CAMBRIDGE, MASS., May 1, 1849.

PREFACE TO THE SECOND EDITION.

THE marked favor with which the public, here and abroad,* have received this essay, imposed on the author the duty of carefully revising it. But the time of its first appearance is so recent, that no important alterations are to be made. Except a few additions of facts quite recently acquired for science, particularly in the paragraph relating to the sub-marine relief of the basin of the oceans, the work has remained, in substance, what it was. Not so with the translation. The translator, exercising a severer criticism than the reader upon his own work, has carefully revised, improved, and corrected it; and the author seizes this occasion to repeat his thanks for this fresh endeavor to render these sheets more worthy of the public approbation.

If there is any reward worthy of desire to him who communicates his thoughts to his fellow-men, it is that of meeting, in the midst of throngs preöccupied with so many diversified cares, an echo and sympathy. This gratification has not been wanting to the author, and he recalls with gratitude the numerous testimonies he has received from so many quarters. He finds in these manifestations an encouragement to continue his work, and to prepare a second volume, on the Historical Development of Humanity, which he considers as the necessary complement to the present. CAMBRIDGE, July, 1850.
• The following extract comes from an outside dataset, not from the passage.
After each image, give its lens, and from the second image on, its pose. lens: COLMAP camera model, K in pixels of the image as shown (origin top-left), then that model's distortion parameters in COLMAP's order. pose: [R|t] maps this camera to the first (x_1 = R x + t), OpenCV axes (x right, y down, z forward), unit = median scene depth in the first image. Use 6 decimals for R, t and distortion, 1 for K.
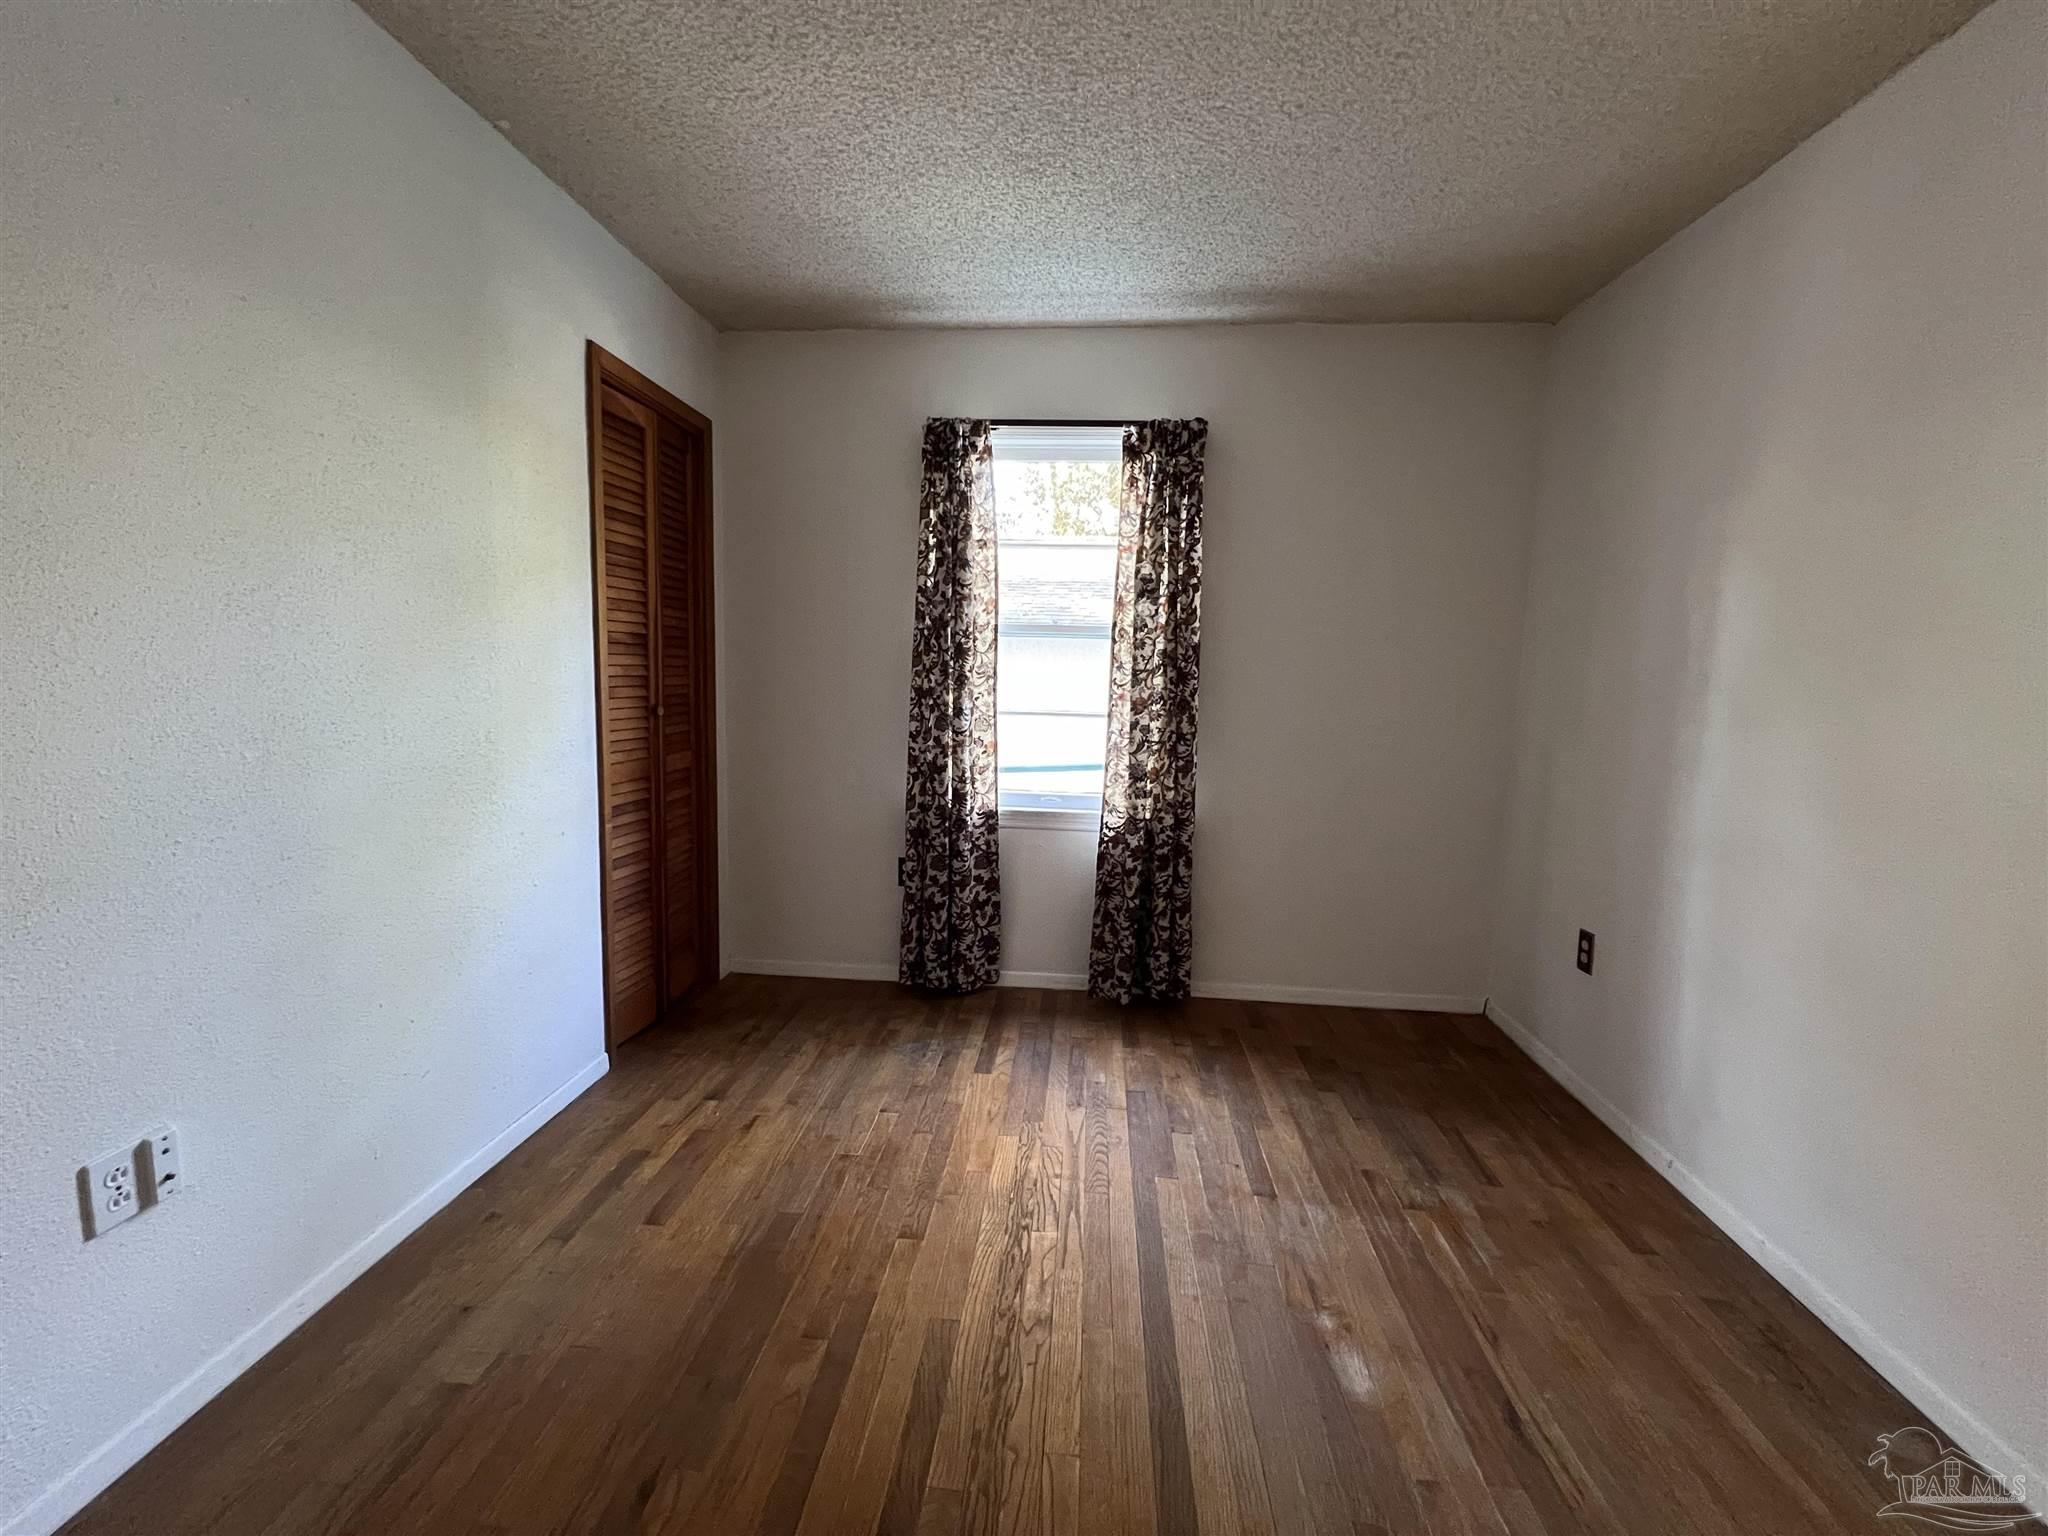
lens RADIAL K [[823.6, 0, 1020.8], [0, 823.6, 764.0], [0, 0, 1]] dist [-0.000936, 0.000844]
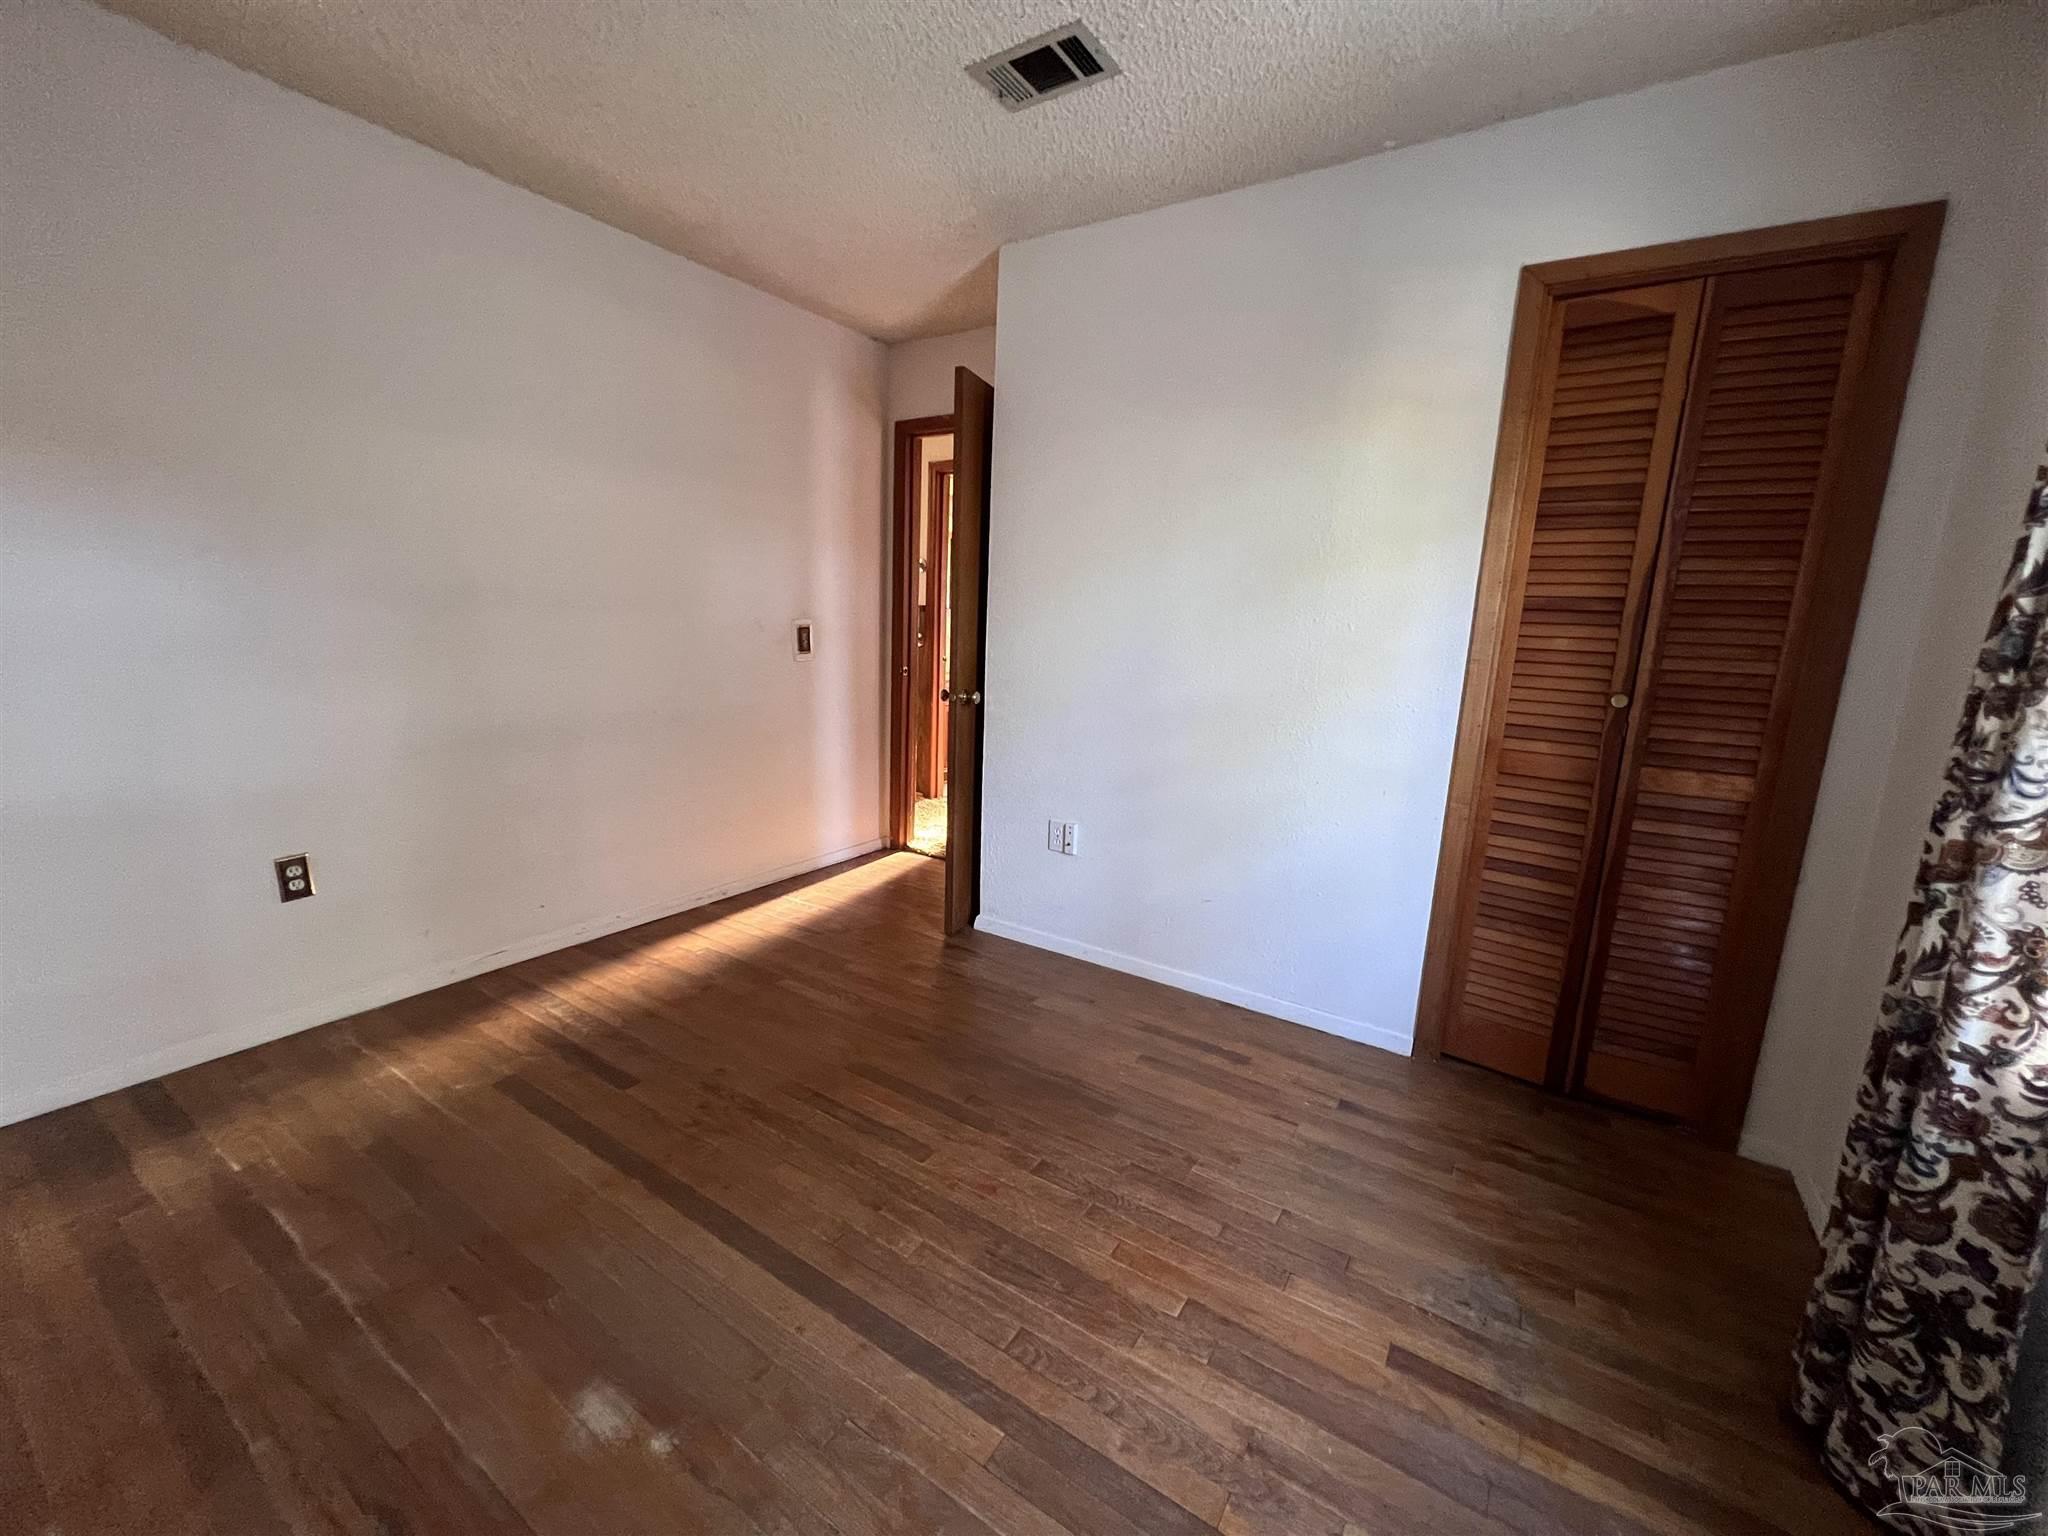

*This volume has been republished in London, by Bentley, and an edition in French is about to appear at Paris. A mutilated edition, called "revised," has also been published by E. Gover, Sen., London, in which many passages, amounting to over thirty pages of the original edition, and essential to the continuity of the argument, or containing conclusions, have been suppressed; additions have been inserted expressing views not advanced by the author; alterations have been made, in exceedingly bad English, all without the least intimation in the preface. Against the two first, the author protests; against the last, the translator.

EXPLANATION OF THE PLATES AND FIGURES

PLATE I. PHYSICAL MAP OF THE WORLD.

THIS map, in Mercator's projection, is intended to enable the eye to seize at a glance the great physical features of the surface of the globe. To this end, each particular is indicated by a different color. The color of the ocean forms a ground which clearly defines and brings out the characteristic forms of the continents. The bands of white lines which cross them indicate the course of the marine currents, according to the Physical Map of Berghaus. The arrows mark their direction. In the continents, three colors distinguish the three principal forms of relief from each other. The green tint marks the low lands; the white, the more elevated parts and the table lands; the brown, the systems of mountains, the borders of the table lands, and the slopes in general. It is easy thus to form by a single glance an idea of the general features of relief of the different countries of the earth. The dotted lines which cross the map are, beginning at the top, the Arctic circle, the tropic of Cancer, and the tropic of Capricorn. The entirely straight line is the Equator. The latitudes are marked in the margin by a line for every 15°. The longitudes in the same way, by 15° East and West from the meridian of Paris. The two winding lines in the northern half of the map are the isothermal lines of zero Centigrade or 32° Fahrenheit, and of 15° Centigrade or 59° Fahrenheit. All the places situated on these lines, having the same mean annual temperature, set in a clear light the difference of climate between the opposite coasts of the continents, while referring it to the true causes. Every letter has been omitted from this little map, which is intended to be a physical picture, and to speak to the eye. The scale, moreover, scarcely allowed their insertion, and the great features which it represents are so well known that there is no need of naming them.